> _Texte extrait_:
Alors sujet casse-gueule, mais allons-y : je vois déjà passer un communiqué de la France insoumise « Qui est Michel Barnier », reprenant une affirmation de Têtu l’accusant d’homophobie, et qui circule déjà énormément :
« Il a voté contre la décriminalisation de l’homosexualité en 1981 ».
Il me bien que non : il a voté contre l’amendement qui alignait l’âge de la majorité sexuelle des pour les relations homosexuelles (alors à 18 ans) et hétérosexuelles (15 ans). Les raisons du vote contre cet amendement sont, de manière assez transparente, homophobes (le texte introduisant cette discrimination contre les homosexuels avait été décrété sous Pétain), mais ça n’est tout de même pas du tout la même chose que de voter « contre la décriminalisation de l’homosexualité ».
Article de 2018 sur le même sujet (mais à propos de Fillon) :
▻https://www.liberation.fr/checknews/2018/06/18/l-homosexualite-a-t-elle-ete-depenalisee-en-1791-ou-en-1982_1660079
François Fillon avait-il raison, quand il dit que ce n’est pas l’homosexualité qui a été dépénalisée en 1982 ? Régis Revenin explique : « en 1982, c’est la fin de cette discrimination dans l’âge de “majorité sexuelle” entre relations entre personnes de sexe opposé (15 ans) et de même sexe (21 ans jusqu’en 1974, 18 ans depuis 1974, car la majorité civile avait été abaissée sous VGE) qui a été supprimée. Donc il ne s’agit toujours pas au sens strict, en 1982, de “dépénalisation” de l’homosexualité, mais de mettre au même âge la “majorité sexuelle” pour tout le monde. »

> _Consignes_:
1. D'après le texte sur Michel Barnier, quel était l'âge de la majorité sexuelle pour les relations entre personnes de même sexe jusqu'en 1974 ?
2. Reprenez le texte sur Michel Barnier et prolongez-le à la suite de sa dernière phrase.
La liste n'a aucun rapport avec le texte sur Michel Barnier.

> _Documents fournis_:
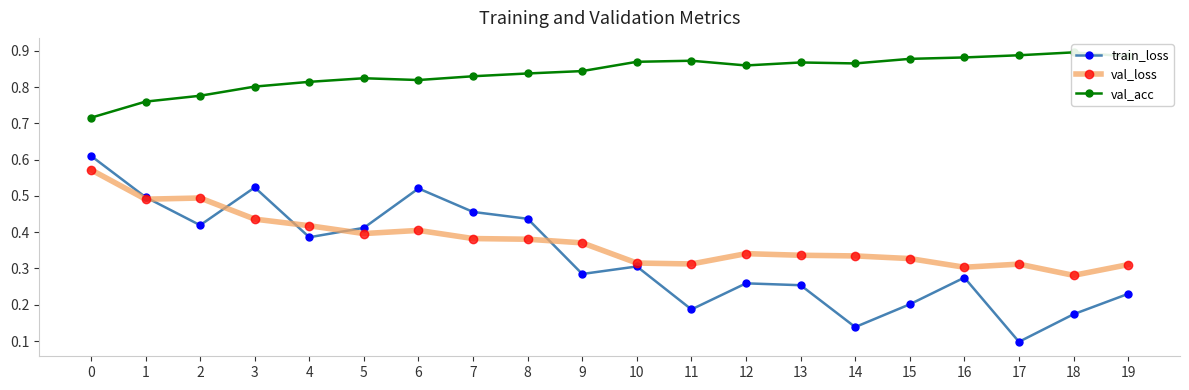

What is the sum of the val_loss values at 0 and 15?

0.9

> _Corrigé_:
1. 21 ans.

2.
Une interprétation que partage aussi Thierry Pastorello : « en 1982 on retire l’alinéa de l’article 331 de l’Ancien Code pénal qui doublait la peine en cas de détournement de mineur au titre de délit contre nature mais ceci n’était valable que dans ce cas précis. L’homosexualité en soi n’était pas condamnable. » L’alinéa 2 de l’article 331 du Code pénal prévoyait l’incrimination « de quiconque aura commis un acte impudique ou contre nature avec un individu mineur du même sexe ».
Article auquel a répondu Têtu (février 2024) :
▻https://tetu.com/2024/02/13/histoire-gay-lgbt-depenalisation-homosexualite-france-1791-ou-1982
Et franchement, est-ce que la gauche a très envie de retourner là-dessus ? Parce que certes c’était une culture war pour la droite, mais ça l’était aussi pour une partie de la gauche, et le débat de la fin des années 70 a été lourdement marqué par des outrances pro-pédophiles indéfendables. À commencer par la fameuse pétition du Monde de 1977 rédigée par Gabriel Matzneff sur l’Affaire de Versailles.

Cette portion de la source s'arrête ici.